Cluster Load Metric for Dedicated Clusters in Confluent Cloud

The Cluster Load metric for Dedicated clusters helps provide visibility into the current load on a cluster.

Access the cluster load metric

You can access the cluster load metric as both a current value and a time series graph that represents historical load values. Use the Metrics API or view the metric in the Confluent Cloud Console.

To view the cluster load metric in the Cloud Console:

  1. Navigate to the clusters page for your environment and choose a cluster.

  2. View the Cluster load metric on the cluster Overview page.

  3. Use the drop-down to choose the cluster load averaged over the Last hour, Last 6 hours, Last 24 hours, or Last 7 days.


Details about cluster load

Cluster load is a metric that measures how utilized a Confluent Cloud Dedicated cluster is with its current workload. In the Cloud Console, the cluster load graph shows percentage values between 0 and 100 over the time period selected, with 0% indicating no load, and 100% representing a fully-utilized cluster. When the cluster load increases, you are also likely to see an increase in observed production and consumption latency.

There are a number of considerations when calculating the cluster load for a Dedicated cluster.

A CKU is the unit that specifies the maximum capability of the following dimensions of a Dedicated cluster:

  • ingress
  • egress
  • connections
  • requests

The ability to utilize any one of these dimension depends on workload behavior, and a wide range of workload behaviors can overload a Confluent Cloud cluster without fully utilizing any of these individual dimensions. For example, application patterns such as many partitions or a lot of small requests will drive cluster load increases despite using relatively low amounts of throughput. In contrast, applications with long-lived connections and efficient request batching generally can drive more throughput without excessively increasing cluster load.

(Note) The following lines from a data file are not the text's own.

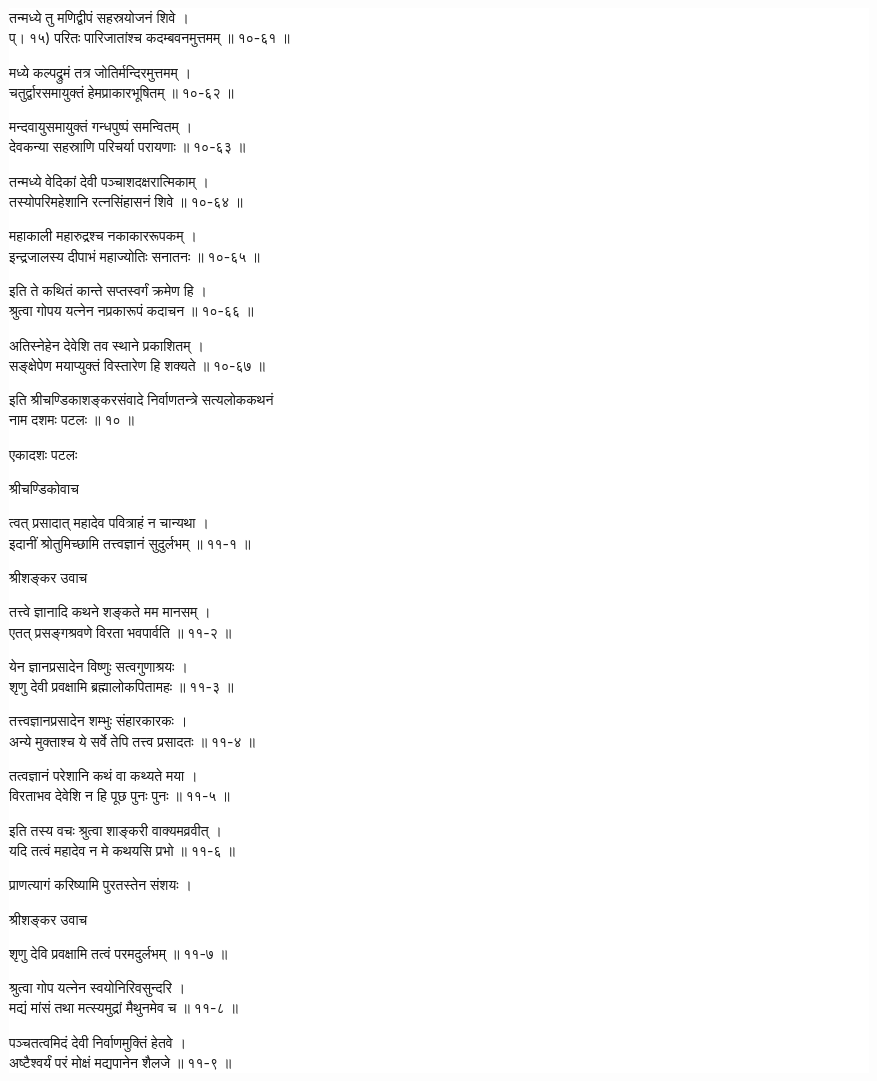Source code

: तन्मध्ये तु मणिद्वीपं सहस्रयोजनं शिवे ।  
प्। १५) परितः पारिजातांश्च कदम्बवनमुत्तमम् ॥ १०-६१ ॥  
  
मध्ये कल्पद्रुमं तत्र जोतिर्मन्दिरमुत्तमम् ।  
चतुर्द्वारसमायुक्तं हेमप्राकारभूषितम् ॥ १०-६२ ॥  
  
मन्दवायुसमायुक्तं गन्धपुष्पं समन्वितम् ।  
देवकन्या सहस्राणि परिचर्या परायणाः ॥ १०-६३ ॥  
  
तन्मध्ये वेदिकां देवी पञ्चाशदक्षरात्मिकाम् ।  
तस्योपरिमहेशानि रत्नसिंहासनं शिवे ॥ १०-६४ ॥  
  
महाकाली महारुद्रश्च नकाकाररूपकम् ।  
इन्द्रजालस्य दीपाभं महाज्योतिः सनातनः ॥ १०-६५ ॥  
  
इति ते कथितं कान्ते सप्तस्वर्गं क्रमेण हि ।  
श्रुत्वा गोपय यत्नेन नप्रकारूपं कदाचन ॥ १०-६६ ॥  
  
अतिस्नेहेन देवेशि तव स्थाने प्रकाशितम् ।  
सङ्क्षेपेण मयाप्युक्तं विस्तारेण हि शक्यते ॥ १०-६७ ॥  
  
इति श्रीचण्डिकाशङ्करसंवादे निर्वाणतन्त्रे सत्यलोककथनं   
नाम दशमः पटलः ॥ १० ॥  
  
  
  
एकादशः पटलः   
  
श्रीचण्डिकोवाच  
  
त्वत् प्रसादात् महादेव पवित्राहं न चान्यथा ।  
इदानीं श्रोतुमिच्छामि तत्त्वज्ञानं सुदुर्लभम् ॥ ११-१ ॥  
  
श्रीशङ्कर उवाच  
  
तत्त्वे ज्ञानादि कथने शङ्कते मम मानसम् ।  
एतत् प्रसङ्गश्रवणे विरता भवपार्वति ॥ ११-२ ॥  
  
येन ज्ञानप्रसादेन विष्णुः सत्वगुणाश्रयः ।  
शृणु देवी प्रवक्षामि ब्रह्मालोकपितामहः ॥ ११-३ ॥  
  
तत्त्वज्ञानप्रसादेन शम्भुः संहारकारकः ।  
अन्ये मुक्ताश्च ये सर्वे तेपि तत्त्व प्रसादतः ॥ ११-४ ॥  
  
तत्वज्ञानं परेशानि कथं वा कथ्यते मया ।  
विरताभव देवेशि न हि पूछ पुनः पुनः ॥ ११-५ ॥  
  
इति तस्य वचः श्रुत्वा शाङ्करी वाक्यमव्रवीत् ।  
यदि तत्वं महादेव न मे कथयसि प्रभो ॥ ११-६ ॥  
  
प्राणत्यागं करिष्यामि पुरतस्तेन संशयः ।  
  
श्रीशङ्कर उवाच   
  
शृणु देवि प्रवक्षामि तत्वं परमदुर्लभम् ॥ ११-७ ॥  
  
श्रुत्वा गोप यत्नेन स्वयोनिरिवसुन्दरि ।  
मद्यं मांसं तथा मत्स्यमुद्रां मैथुनमेव च ॥ ११-८ ॥  
  
पञ्चतत्वमिदं देवी निर्वाणमुक्तिं हेतवे ।  
अष्टैश्वर्यं परं मोक्षं मद्यपानेन शैलजे ॥ ११-९ ॥  
  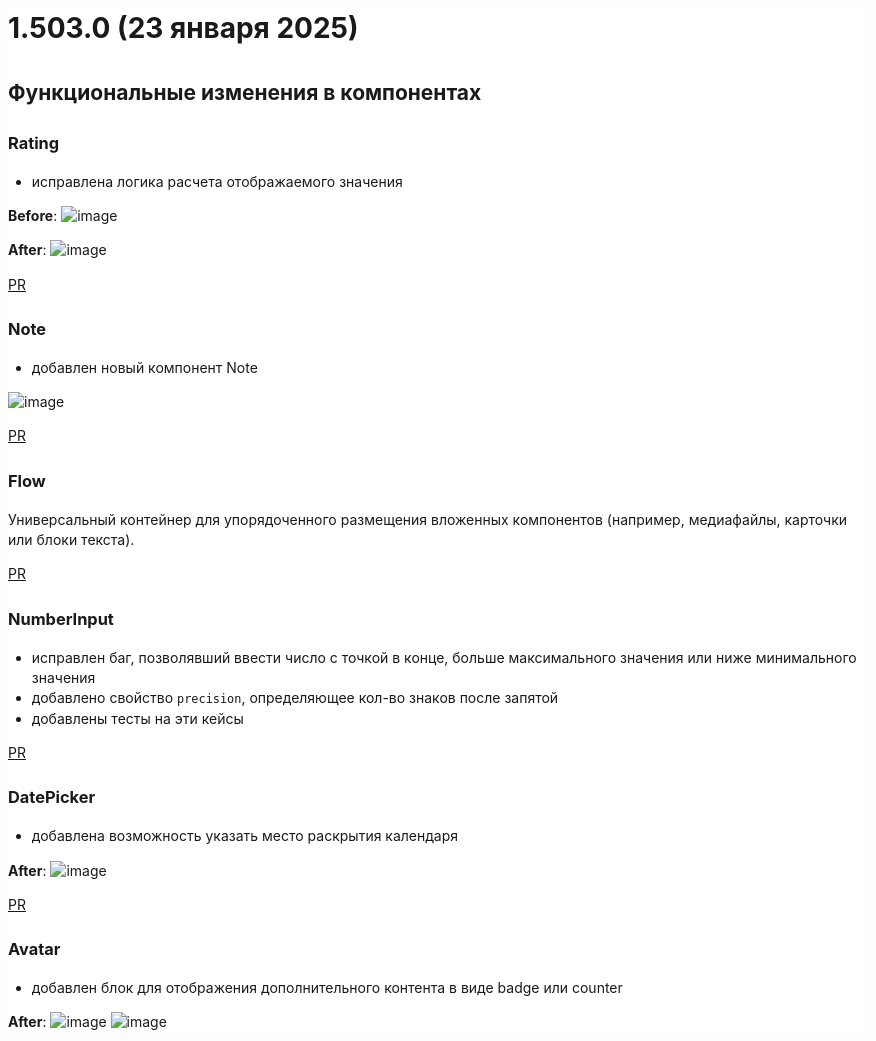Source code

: # 1.503.0 (23 января 2025)

## Функциональные изменения в компонентах

### Rating

* исправлена логика расчета отображаемого значения

**Before**: <img width="521" alt="image" src="https://github.com/user-attachments/assets/187e7764-1a7d-440a-a027-66d9ab131401" />

**After**: <img width="517" alt="image" src="https://github.com/user-attachments/assets/23f56b4f-3ead-45fd-9d6b-3a0d3c8cba3f" />

[PR](https://github.com/salute-developers/plasma/pull/1685)

### Note

* добавлен новый компонент Note

<img width="454" alt="image" src="https://github.com/user-attachments/assets/01230e8f-117c-46ec-b50f-8427e648049a" />

[PR](https://github.com/salute-developers/plasma/pull/1681)

### Flow

Универсальный контейнер для упорядоченного размещения вложенных компонентов (например, медиафайлы, карточки или блоки текста).

[PR](https://github.com/salute-developers/plasma/pull/1657)

### NumberInput

* исправлен баг, позволявший ввести число с точкой в конце, больше максимального значения или ниже минимального значения
* добавлено свойство `precision`, определяющее кол-во знаков после запятой
* добавлены тесты на эти кейсы

[PR](https://github.com/salute-developers/plasma/pull/1699)

### DatePicker

* добавлена возможность указать место раскрытия календаря

**After**: <img width="620" alt="image" src="https://github.com/user-attachments/assets/06764c3a-c58d-46a9-a027-49715ebe91e4" />

[PR](https://github.com/salute-developers/plasma/pull/1697)

### Avatar

* добавлен блок для отображения дополнительного контента в виде badge или counter

**After**: <img width="127" alt="image" src="https://github.com/user-attachments/assets/9e795ffb-4d81-44d5-8959-63234db209b8" /> <img width="116" alt="image" src="https://github.com/user-attachments/assets/452d8c47-44a4-4a75-b3a7-d7a43381469b" />
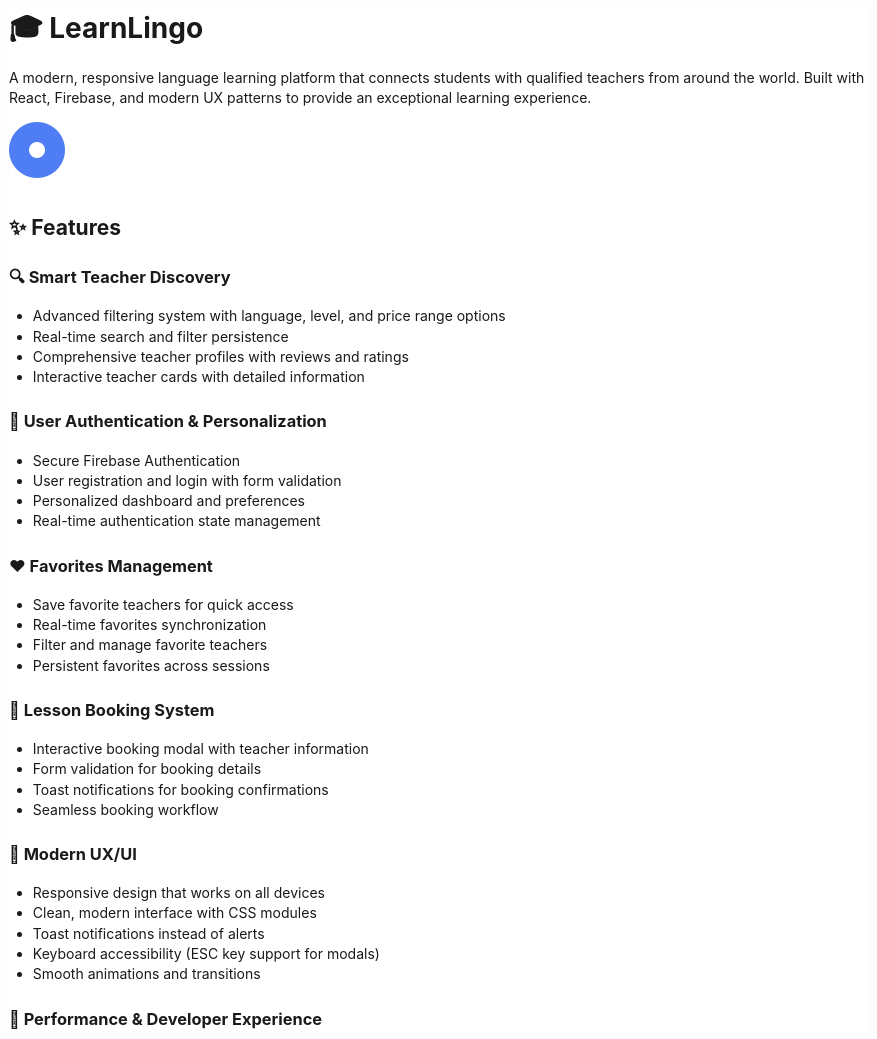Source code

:# 🎓 LearnLingo

A modern, responsive language learning platform that connects students with qualified teachers from around the world. Built with React, Firebase, and modern UX patterns to provide an exceptional learning experience.

![LearnLingo Preview](./public/logo.svg)

## ✨ Features

### 🔍 **Smart Teacher Discovery**

- Advanced filtering system with language, level, and price range options
- Real-time search and filter persistence
- Comprehensive teacher profiles with reviews and ratings
- Interactive teacher cards with detailed information

### 👤 **User Authentication & Personalization**

- Secure Firebase Authentication
- User registration and login with form validation
- Personalized dashboard and preferences
- Real-time authentication state management

### ❤️ **Favorites Management**

- Save favorite teachers for quick access
- Real-time favorites synchronization
- Filter and manage favorite teachers
- Persistent favorites across sessions

### 📅 **Lesson Booking System**

- Interactive booking modal with teacher information
- Form validation for booking details
- Toast notifications for booking confirmations
- Seamless booking workflow

### 🎨 **Modern UX/UI**

- Responsive design that works on all devices
- Clean, modern interface with CSS modules
- Toast notifications instead of alerts
- Keyboard accessibility (ESC key support for modals)
- Smooth animations and transitions

### 🚀 **Performance & Developer Experience**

As a general rule, a higher cluster load results in higher latencies. Latency increases from high cluster load are most visible at the 99th percentile (p99). At p99, very high latencies that result in request or connection timeouts may cause the cluster to appear unavailable.

Clusters in Confluent Cloud protect themselves from getting to an over-utilitized state via request backpressure (throttling). 80% is the cluster load threshold where applications may start seeing high latencies or timeouts on the cluster, or when they are more likely to experience throttling as the cluster backpressures requests or connection attempts. To understand if your applications are being throttled, see Throttling.

Evaluate cluster expansion with cluster load

Cluster expansion is a reasonable first step in troubleshooting performance issues in your Apache Kafka® applications. Use the cluster load metric to decide whether to expand your clusters, or if this does not resolve the performance issues, shrink them back to the original size.

Generally, expanding clusters provides more capacity for your workloads, and in many cases, will help improve the performance of your Kafka applications. However, there are scenarios in which cluster expansion does not adequately resolve application performance concerns. For more complicated scenarios, see Dedicated Cluster Performance and Expansion.